Görev listesi:
A) Derviş hikâyesinde "Derviş testisini doldururken" sözlerinden "diye dua edelim." sözlerine kadar uzanan bölümü hiç değiştirmeden yazın.
B) Derviş hikâyesinde "Derviş testisini doldururken" diye başlayan paragrafı, temel bilgilerini koruyarak daha kısa biçimde yeniden yazın.
C) Derviş hikâyesinin devamını, son cümlesinden sonra gelecek şekilde yazın.

Çıkarılan metin:
────────────────────────────────────────

Mazlum ve masumu kim savunur?
Hocası derviş çocuğu (öğrenci) eline bir toprak testi( bardak)verip su doldurup getirmesi için çeşmeye gönderir.
Derviş testisini doldururken bir atlı gelir çekil ordan derviş ben atımı sulayacağım deyip bir kırbaç indirir derviş,kirbacin acısıyla testiyi bırakır, dervişin testisi'de kırılmıştır.
Kırbaç acısı ve testinin kırılması üzüntüsüyle çeşmeyi atliya terk edip ağlayarak gidip durumu hocasına anlatır.
Hocası:
Atlıya savunma mahiyetinde tek kelime soylemedin mi?
Hayır,soylemedim.
Hocası:
Eyvah,hemen atlıya yetişelim,belki yaralı yetişiriz de faydamız dokunur,ne tarafa gitti?
Şu tarafa.o yol takip edilir,bir km.ilerde atın ayağı sürcmuştur,atli takla atan atın altında kalarak dervişe yaptığı haksızlık ve zulmün cezasini dervişin sahibi(Allah) da hemen vermiştir.
Bazen hemen vermez,aheste aheste verir zulmün cezasini.
İbret alabilene her şeyde bir ibret nasihat ve ikaz var,onu anlamak ders çıkarabilmek için ya rab bizi şuursuzluk belasindan kurtar diye dua edelim.

────────────────────────────────────────

(Bir veri kaynağından alınan kayıtlar)
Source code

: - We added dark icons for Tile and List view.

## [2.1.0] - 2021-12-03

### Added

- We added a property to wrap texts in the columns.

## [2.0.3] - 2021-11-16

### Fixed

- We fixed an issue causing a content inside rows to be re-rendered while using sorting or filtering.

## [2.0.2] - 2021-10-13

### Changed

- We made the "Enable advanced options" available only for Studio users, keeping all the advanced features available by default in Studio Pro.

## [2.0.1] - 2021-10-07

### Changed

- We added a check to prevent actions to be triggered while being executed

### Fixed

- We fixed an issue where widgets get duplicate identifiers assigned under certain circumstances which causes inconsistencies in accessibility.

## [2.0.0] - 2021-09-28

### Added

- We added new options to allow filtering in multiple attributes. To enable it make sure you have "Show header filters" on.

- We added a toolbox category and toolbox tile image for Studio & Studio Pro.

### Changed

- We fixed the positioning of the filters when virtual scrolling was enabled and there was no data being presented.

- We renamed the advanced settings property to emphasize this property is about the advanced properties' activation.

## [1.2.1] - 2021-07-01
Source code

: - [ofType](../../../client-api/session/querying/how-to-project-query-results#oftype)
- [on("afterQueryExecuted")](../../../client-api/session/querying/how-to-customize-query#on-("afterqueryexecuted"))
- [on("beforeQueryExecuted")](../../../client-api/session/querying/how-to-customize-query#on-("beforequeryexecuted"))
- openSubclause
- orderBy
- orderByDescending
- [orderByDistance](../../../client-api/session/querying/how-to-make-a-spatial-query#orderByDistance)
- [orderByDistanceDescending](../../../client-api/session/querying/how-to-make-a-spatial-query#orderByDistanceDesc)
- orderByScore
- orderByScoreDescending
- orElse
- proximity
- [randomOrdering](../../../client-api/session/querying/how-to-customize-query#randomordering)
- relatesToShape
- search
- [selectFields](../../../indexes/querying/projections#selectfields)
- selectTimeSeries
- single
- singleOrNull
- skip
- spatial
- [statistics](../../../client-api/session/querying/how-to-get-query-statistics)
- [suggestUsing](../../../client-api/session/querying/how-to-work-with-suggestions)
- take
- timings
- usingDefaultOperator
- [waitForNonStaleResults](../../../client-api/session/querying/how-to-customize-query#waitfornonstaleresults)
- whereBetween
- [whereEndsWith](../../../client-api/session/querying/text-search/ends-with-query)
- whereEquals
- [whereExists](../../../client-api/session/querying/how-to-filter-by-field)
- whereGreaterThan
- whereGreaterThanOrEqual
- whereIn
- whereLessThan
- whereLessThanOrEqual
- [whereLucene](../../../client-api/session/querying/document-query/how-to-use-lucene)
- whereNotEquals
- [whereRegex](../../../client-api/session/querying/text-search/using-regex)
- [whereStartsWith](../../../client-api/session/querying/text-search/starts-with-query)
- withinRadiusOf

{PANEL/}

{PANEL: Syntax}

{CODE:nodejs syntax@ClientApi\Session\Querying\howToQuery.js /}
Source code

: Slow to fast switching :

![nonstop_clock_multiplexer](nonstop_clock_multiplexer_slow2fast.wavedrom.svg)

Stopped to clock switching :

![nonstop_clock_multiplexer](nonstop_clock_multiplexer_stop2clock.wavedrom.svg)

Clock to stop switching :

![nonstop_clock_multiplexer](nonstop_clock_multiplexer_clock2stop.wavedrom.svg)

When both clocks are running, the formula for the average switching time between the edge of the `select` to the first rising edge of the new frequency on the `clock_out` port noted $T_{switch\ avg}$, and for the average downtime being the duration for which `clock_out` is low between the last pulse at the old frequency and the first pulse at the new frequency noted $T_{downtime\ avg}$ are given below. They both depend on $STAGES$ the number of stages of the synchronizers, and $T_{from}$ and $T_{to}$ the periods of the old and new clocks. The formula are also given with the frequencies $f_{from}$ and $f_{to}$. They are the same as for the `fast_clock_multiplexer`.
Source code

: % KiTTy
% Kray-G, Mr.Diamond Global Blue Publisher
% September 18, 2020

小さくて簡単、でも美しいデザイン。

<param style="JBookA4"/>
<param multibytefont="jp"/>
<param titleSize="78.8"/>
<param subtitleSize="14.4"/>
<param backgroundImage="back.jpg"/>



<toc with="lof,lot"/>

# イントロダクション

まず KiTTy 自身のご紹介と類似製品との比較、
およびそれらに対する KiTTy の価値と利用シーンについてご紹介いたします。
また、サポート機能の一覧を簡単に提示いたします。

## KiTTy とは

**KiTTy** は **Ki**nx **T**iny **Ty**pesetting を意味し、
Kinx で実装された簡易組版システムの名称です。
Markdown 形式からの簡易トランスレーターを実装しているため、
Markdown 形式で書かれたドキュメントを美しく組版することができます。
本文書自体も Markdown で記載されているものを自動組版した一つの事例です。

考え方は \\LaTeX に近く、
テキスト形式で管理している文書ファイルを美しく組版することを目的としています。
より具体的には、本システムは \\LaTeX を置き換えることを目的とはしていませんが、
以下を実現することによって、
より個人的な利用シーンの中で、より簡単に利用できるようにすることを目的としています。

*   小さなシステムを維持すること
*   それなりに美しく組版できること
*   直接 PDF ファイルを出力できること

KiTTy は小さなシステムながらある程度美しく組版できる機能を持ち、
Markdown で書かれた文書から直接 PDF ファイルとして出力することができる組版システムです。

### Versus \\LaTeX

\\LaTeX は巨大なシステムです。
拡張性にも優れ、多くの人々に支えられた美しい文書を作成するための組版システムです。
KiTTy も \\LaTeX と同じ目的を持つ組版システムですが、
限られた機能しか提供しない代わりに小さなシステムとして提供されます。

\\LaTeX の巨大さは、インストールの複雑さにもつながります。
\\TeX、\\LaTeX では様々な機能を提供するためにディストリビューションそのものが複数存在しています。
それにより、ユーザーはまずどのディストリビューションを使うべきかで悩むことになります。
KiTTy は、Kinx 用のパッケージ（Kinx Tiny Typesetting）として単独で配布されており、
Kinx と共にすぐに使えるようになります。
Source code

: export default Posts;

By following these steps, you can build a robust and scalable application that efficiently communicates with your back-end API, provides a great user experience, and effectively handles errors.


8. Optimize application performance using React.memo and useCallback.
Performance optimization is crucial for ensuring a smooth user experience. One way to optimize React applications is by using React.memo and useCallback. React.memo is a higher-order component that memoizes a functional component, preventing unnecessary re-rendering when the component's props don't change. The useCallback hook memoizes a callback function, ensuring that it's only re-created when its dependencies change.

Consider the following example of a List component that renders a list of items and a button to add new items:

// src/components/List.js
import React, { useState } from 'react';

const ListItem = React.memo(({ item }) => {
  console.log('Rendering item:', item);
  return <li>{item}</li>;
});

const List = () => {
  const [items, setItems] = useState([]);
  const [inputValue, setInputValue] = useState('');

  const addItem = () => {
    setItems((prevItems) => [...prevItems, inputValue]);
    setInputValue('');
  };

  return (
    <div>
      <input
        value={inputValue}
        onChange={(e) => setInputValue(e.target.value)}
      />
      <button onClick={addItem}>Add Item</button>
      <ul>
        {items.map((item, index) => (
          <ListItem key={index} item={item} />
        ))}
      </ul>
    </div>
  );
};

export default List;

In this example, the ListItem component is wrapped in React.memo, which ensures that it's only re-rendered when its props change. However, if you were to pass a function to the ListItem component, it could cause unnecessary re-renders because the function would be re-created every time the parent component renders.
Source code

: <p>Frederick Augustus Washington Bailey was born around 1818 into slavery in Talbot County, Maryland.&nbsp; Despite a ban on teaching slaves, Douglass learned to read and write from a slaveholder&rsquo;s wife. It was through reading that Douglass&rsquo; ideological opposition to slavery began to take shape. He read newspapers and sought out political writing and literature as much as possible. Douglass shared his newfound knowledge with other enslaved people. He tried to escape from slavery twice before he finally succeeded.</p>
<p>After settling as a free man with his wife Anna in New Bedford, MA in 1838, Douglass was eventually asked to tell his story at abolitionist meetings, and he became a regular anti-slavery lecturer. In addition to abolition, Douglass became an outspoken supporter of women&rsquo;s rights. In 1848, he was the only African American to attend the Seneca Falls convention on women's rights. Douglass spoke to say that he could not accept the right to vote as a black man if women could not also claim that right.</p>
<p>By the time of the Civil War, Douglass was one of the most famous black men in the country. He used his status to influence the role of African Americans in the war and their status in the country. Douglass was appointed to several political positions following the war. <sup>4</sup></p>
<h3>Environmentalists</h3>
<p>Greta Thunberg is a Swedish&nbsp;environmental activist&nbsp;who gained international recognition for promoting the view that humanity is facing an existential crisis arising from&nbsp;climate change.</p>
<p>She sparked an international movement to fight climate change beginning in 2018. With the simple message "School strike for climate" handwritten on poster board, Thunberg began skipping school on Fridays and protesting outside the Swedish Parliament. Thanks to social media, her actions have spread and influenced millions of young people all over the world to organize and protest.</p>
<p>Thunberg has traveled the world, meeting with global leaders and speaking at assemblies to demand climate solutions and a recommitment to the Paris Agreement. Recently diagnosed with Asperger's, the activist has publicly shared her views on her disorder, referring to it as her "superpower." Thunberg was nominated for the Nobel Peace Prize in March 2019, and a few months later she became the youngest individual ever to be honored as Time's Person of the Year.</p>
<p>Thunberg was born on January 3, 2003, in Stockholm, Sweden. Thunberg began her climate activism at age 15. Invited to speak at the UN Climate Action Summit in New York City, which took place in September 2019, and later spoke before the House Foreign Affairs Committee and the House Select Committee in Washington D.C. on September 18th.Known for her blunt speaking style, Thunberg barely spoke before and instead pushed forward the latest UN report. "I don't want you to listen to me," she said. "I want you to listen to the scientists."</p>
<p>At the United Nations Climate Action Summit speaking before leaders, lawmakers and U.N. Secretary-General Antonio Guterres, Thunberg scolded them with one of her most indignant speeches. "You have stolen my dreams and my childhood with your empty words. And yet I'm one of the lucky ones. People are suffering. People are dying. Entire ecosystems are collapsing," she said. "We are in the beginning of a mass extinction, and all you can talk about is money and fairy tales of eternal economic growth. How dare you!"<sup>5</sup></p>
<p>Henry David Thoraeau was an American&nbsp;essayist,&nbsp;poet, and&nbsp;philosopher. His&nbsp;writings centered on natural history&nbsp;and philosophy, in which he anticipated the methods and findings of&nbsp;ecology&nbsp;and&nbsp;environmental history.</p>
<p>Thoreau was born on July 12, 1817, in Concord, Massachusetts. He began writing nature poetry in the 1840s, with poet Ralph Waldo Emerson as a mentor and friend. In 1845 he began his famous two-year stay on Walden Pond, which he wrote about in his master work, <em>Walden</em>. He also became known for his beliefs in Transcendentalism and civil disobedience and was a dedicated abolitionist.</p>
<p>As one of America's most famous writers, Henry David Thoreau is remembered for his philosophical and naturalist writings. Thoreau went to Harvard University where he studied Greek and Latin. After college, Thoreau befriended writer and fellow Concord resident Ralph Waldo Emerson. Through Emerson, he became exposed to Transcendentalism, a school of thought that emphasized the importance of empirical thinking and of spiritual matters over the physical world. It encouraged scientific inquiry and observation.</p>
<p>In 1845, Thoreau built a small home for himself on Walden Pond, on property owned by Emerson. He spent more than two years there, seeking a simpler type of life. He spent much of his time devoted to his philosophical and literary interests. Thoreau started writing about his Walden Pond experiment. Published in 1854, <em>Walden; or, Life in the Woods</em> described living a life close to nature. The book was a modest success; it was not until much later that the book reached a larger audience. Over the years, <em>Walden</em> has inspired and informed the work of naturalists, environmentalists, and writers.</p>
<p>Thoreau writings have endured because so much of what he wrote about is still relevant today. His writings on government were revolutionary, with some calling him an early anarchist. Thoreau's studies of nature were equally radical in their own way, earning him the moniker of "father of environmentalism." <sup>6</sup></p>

────────────────────────────────────────

Cevaplar:
A)
Derviş testisini doldururken bir atlı gelir çekil ordan derviş ben atımı sulayacağım deyip bir kırbaç indirir derviş,kirbacin acısıyla testiyi bırakır, dervişin testisi'de kırılmıştır.
Kırbaç acısı ve testinin kırılması üzüntüsüyle çeşmeyi atliya terk edip ağlayarak gidip durumu hocasına anlatır.
Hocası:
Atlıya savunma mahiyetinde tek kelime soylemedin mi?
Hayır,soylemedim.
Hocası:
Eyvah,hemen atlıya yetişelim,belki yaralı yetişiriz de faydamız dokunur,ne tarafa gitti?
Şu tarafa.o yol takip edilir,bir km.ilerde atın ayağı sürcmuştur,atli takla atan atın altında kalarak dervişe yaptığı haksızlık ve zulmün cezasini dervişin sahibi(Allah) da hemen vermiştir.
Bazen hemen vermez,aheste aheste verir zulmün cezasini.
İbret alabilene her şeyde bir ibret nasihat ve ikaz var,onu anlamak ders çıkarabilmek için ya rab bizi şuursuzluk belasindan kurtar diye dua edelim.

B) Derviş testisini doldururken bir atlı gelir. Atını sulayacağını söyleyerek dervişe kırbaç vurur. Derviş acıyla testiyi elinden bırakır ve testi kırılır.

C)
Savunmasız insanlarin yuzune,kendine veya bir cemâate sözlü,yazili veya başka yollarla hakaret etmek,yipratmak,rencide ve rezil etmek maksadıyla uğraşanlar bilsinlerki onların savunucusu Allah dır,o kişileri kaza bela musibetle ikaz eder anlamazsa ileri giderse kendi eliyle, diliyle ve haliyle kendine hem dünyada hem âhirette kötü bir akıbet hazırlamış olurlar.
Müslüman elinden dilinden müslümanların salim olduğu kişidir.
Bol bol güvenilir dini ve tasavvufî eser okuyarak musmanligimizi ve hatalı davranışlarımızı kontrol etmemiz gerekiyor.
Okuduysan paylaş,ibret alan ders çıkaran olabilir.
Atalarının dindarlığıyla kurtulacağını sananlar, babalarının yemeğiyle doyduğunu sananlar gibidir. (İmam Gazali)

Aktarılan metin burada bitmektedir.